Tencent's Hunyuan-Large-Vision: China's Top Multimodal AI Model

Decoder

Tencent has unveiled Hunyuan-Large-Vision, a new multimodal artificial intelligence model that has quickly established itself as a frontrunner in China’s competitive AI landscape. The model now leads all Chinese entries on the LMArena Vision Leaderboard, positioning itself directly behind top-tier Western models such as GPT-5 and Gemini 2.5 Pro.

Built upon a sophisticated mixture-of-experts architecture, Hunyuan-Large-Vision boasts an impressive 389 billion parameters, with 52 billion actively engaged during operation. This design allows the model to selectively activate only the most relevant components for a given task, enhancing efficiency and performance. Its capabilities are reportedly comparable to those of Claude Sonnet 3.5, a leading model in its own right. On the OpenCompass Academic Benchmark, Tencent reports that Hunyuan-Large-Vision achieved an average score of 79.5, demonstrating its robust analytical prowess.

The new model has surpassed its predecessor, Qwen2.5-VL, as the top-rated Chinese contender on the LMArena Vision Leaderboard, which ranks AI image models based on community preferences in head-to-head comparisons. Hunyuan-Large-Vision exhibits exceptional performance across a wide array of visual and language tasks. While comparisons with Western models are notable, it’s worth noting that the Western benchmarks used in these comparisons may not always reflect the very latest releases.

Tencent showcased the model’s versatility through a diverse range of applications. It can accurately identify specific plant species, such as Iris lactea, and even compose poetry inspired by a photograph of the Seine River. Beyond creative endeavors, it offers strategic advice in complex games like Go and demonstrates proficiency in translating questions into various languages, including less common ones, a significant improvement over Tencent’s earlier vision models.

At its core, Hunyuan-Large-Vision integrates three primary modules: a custom vision transformer with a billion parameters dedicated to processing visual information, a connector module designed to seamlessly bridge vision and language understanding, and a language model leveraging the mixture-of-experts technique. The vision transformer underwent initial training to establish connections between images and text, followed by extensive refinement using over a trillion multimodal text samples. This rigorous training has enabled it to outperform other popular models on intricate multimodal tasks.

Tencent has also implemented a novel training pipeline for multimodal data. This system transforms vast quantities of noisy raw data into high-quality instruction data, employing pre-trained AI and specialized tools. The result is a massive dataset of over 400 billion multimodal text samples spanning visual recognition, mathematics, scientific reasoning, and optical character recognition (OCR).

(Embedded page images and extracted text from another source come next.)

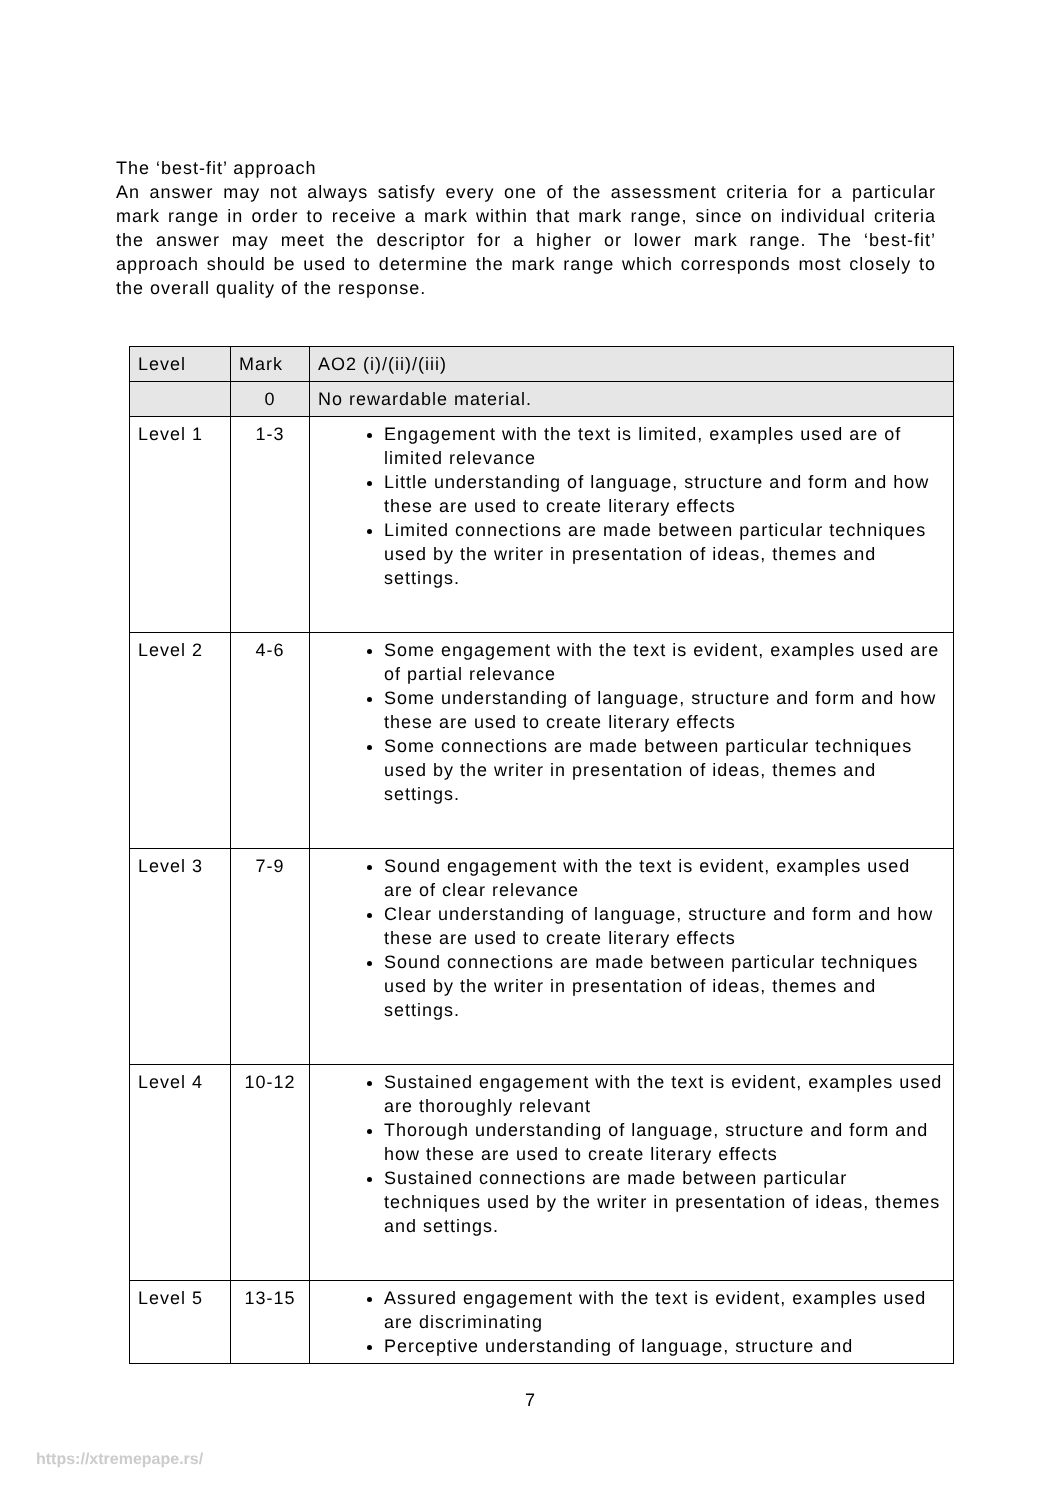The ‘best-fit’ approach
An answer may not always satisfy every one of the assessment criteria for a particular mark range in order to receive a mark within that mark range, since on individual criteria the answer may meet the descriptor for a higher or lower mark range. The ‘best-fit’ approach should be used to determine the mark range which corresponds most closely to the overall quality of the response.
| Level | Mark | AO2 (i)/(ii)/(iii) |
| --- | --- | --- |
| | 0 | No rewardable material. |
| Level 1 | 1-3 | Engagement with the text is limited, examples used are of limited relevance Little understanding of language, structure and form and how these are used to create literary effects Limited connections are made between particular techniques used by the writer in presentation of ideas, themes and settings. |
| Level 2 | 4-6 | Some engagement with the text is evident, examples used are of partial relevance Some understanding of language, structure and form and how these are used to create literary effects Some connections are made between particular techniques used by the writer in presentation of ideas, themes and settings. |
| Level 3 | 7-9 | Sound engagement with the text is evident, examples used are of clear relevance Clear understanding of language, structure and form and how these are used to create literary effects Sound connections are made between particular techniques used by the writer in presentation of ideas, themes and settings. |
| Level 4 | 10-12 | Sustained engagement with the text is evident, examples used are thoroughly relevant Thorough understanding of language, structure and form and how these are used to create literary effects Sustained connections are made between particular techniques used by the writer in presentation of ideas, themes and settings. |
| Level 5 | 13-15 | Assured engagement with the text is evident, examples used are discriminating Perceptive understanding of language, structure and |
7
https://xtremepape.rs/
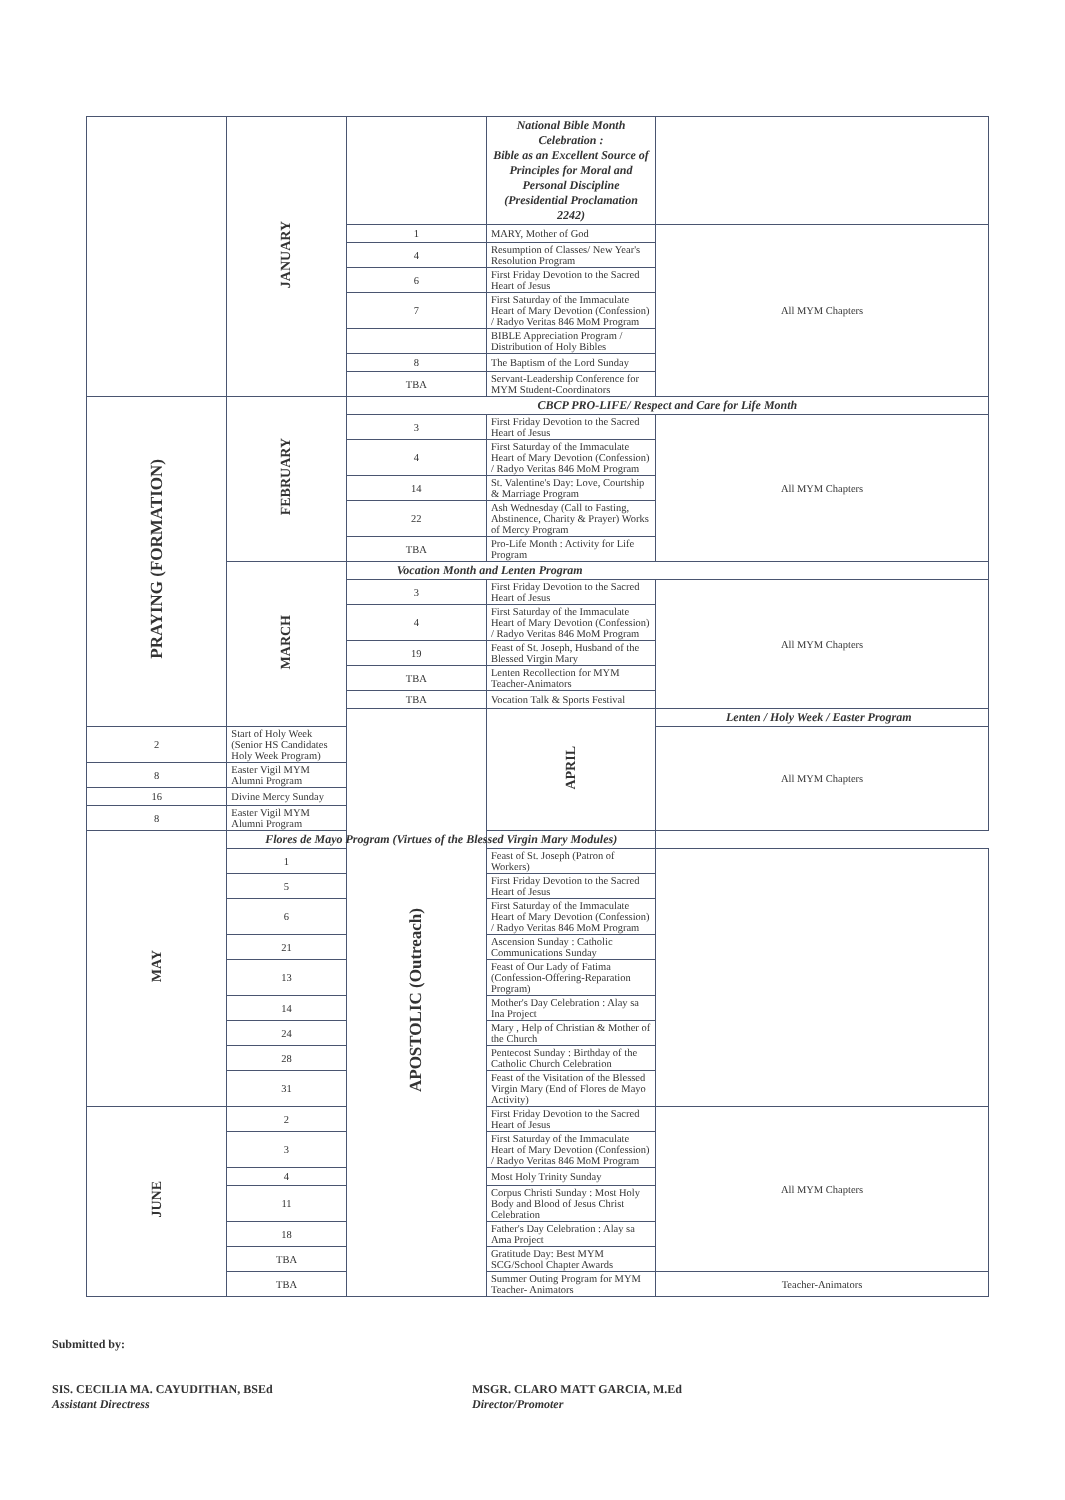| | JANUARY | | National Bible Month Celebration : Bible as an Excellent Source of Principles for Moral and Personal Discipline (Presidential Proclamation 2242) | |
| | | 1 | MARY, Mother of God | All MYM Chapters |
| | | 4 | Resumption of Classes/ New Year's Resolution Program | |
| | | 6 | First Friday Devotion to the Sacred Heart of Jesus | |
| | | 7 | First Saturday of the Immaculate Heart of Mary Devotion (Confession) / Radyo Veritas 846 MoM Program | |
| | | | BIBLE Appreciation Program / Distribution of Holy Bibles | |
| | | 8 | The Baptism of the Lord Sunday | |
| | | TBA | Servant-Leadership Conference for MYM Student-Coordinators | |
| PRAYING (FORMATION) | FEBRUARY | CBCP PRO-LIFE/ Respect and Care for Life Month | | |
| | | 3 | First Friday Devotion to the Sacred Heart of Jesus | All MYM Chapters |
| | | 4 | First Saturday of the Immaculate Heart of Mary Devotion (Confession) / Radyo Veritas 846 MoM Program | |
| | | 14 | St. Valentine's Day: Love, Courtship & Marriage Program | |
| | | 22 | Ash Wednesday (Call to Fasting, Abstinence, Charity & Prayer) Works of Mercy Program | |
| | | TBA | Pro-Life Month : Activity for Life Program | |
| | MARCH | Vocation Month and Lenten Program | | |
| | | 3 | First Friday Devotion to the Sacred Heart of Jesus | All MYM Chapters |
| | | 4 | First Saturday of the Immaculate Heart of Mary Devotion (Confession) / Radyo Veritas 846 MoM Program | |
| | | 19 | Feast of St. Joseph, Husband of the Blessed Virgin Mary | |
| | | TBA | Lenten Recollection for MYM Teacher-Animators | |
| | | TBA | Vocation Talk & Sports Festival | |
| | | APOSTOLIC (Outreach) | APRIL | Lenten / Holy Week / Easter Program |
| 2 | Start of Holy Week (Senior HS Candidates Holy Week Program) | | | All MYM Chapters |
| 8 | Easter Vigil MYM Alumni Program | | | |
| 16 | Divine Mercy Sunday | | | |
| 8 | Easter Vigil MYM Alumni Program | | | |
| MAY | Flores de Mayo Program (Virtues of the Blessed Virgin Mary Modules) | | | |
| | 1 | | Feast of St. Joseph (Patron of Workers) | |
| | 5 | | First Friday Devotion to the Sacred Heart of Jesus | |
| | 6 | | First Saturday of the Immaculate Heart of Mary Devotion (Confession) / Radyo Veritas 846 MoM Program | |
| | 21 | | Ascension Sunday : Catholic Communications Sunday | |
| | 13 | | Feast of Our Lady of Fatima (Confession-Offering-Reparation Program) | |
| | 14 | | Mother's Day Celebration : Alay sa Ina Project | |
| | 24 | | Mary , Help of Christian & Mother of the Church | |
| | 28 | | Pentecost Sunday : Birthday of the Catholic Church Celebration | |
| | 31 | | Feast of the Visitation of the Blessed Virgin Mary (End of Flores de Mayo Activity) | |
| JUNE | 2 | | First Friday Devotion to the Sacred Heart of Jesus | All MYM Chapters |
| | 3 | | First Saturday of the Immaculate Heart of Mary Devotion (Confession) / Radyo Veritas 846 MoM Program | |
| | 4 | | Most Holy Trinity Sunday | |
| | 11 | | Corpus Christi Sunday : Most Holy Body and Blood of Jesus Christ Celebration | |
| | 18 | | Father's Day Celebration : Alay sa Ama Project | |
| | TBA | | Gratitude Day: Best MYM SCG/School Chapter Awards | |
| | TBA | | Summer Outing Program for MYM Teacher- Animators | Teacher-Animators |
Submitted by:
SIS. CECILIA MA. CAYUDITHAN, BSEd
Assistant Directress
MSGR. CLARO MATT GARCIA, M.Ed
Director/Promoter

Further refinement of the model involved a technique called Rejection Sampling, where multiple responses are generated for a given prompt, and only the best ones are retained. Automated tools were also utilized to filter out errors and redundancies, and complex answers were distilled into more concise forms to enhance reasoning efficiency.

The training process itself benefited from Tencent’s Angel-PTM framework and a multi-level load balancing strategy. These innovations significantly reduced GPU bottlenecks by 18.8 percent, accelerating the overall training timeline.

Currently, Hunyuan-Large-Vision is exclusively available via API on Tencent Cloud. Unlike some of Tencent’s previous AI models, this version is not open source. Given its substantial 389 billion parameters, running the model on typical consumer hardware would be impractical, underscoring its design for large-scale cloud-based applications.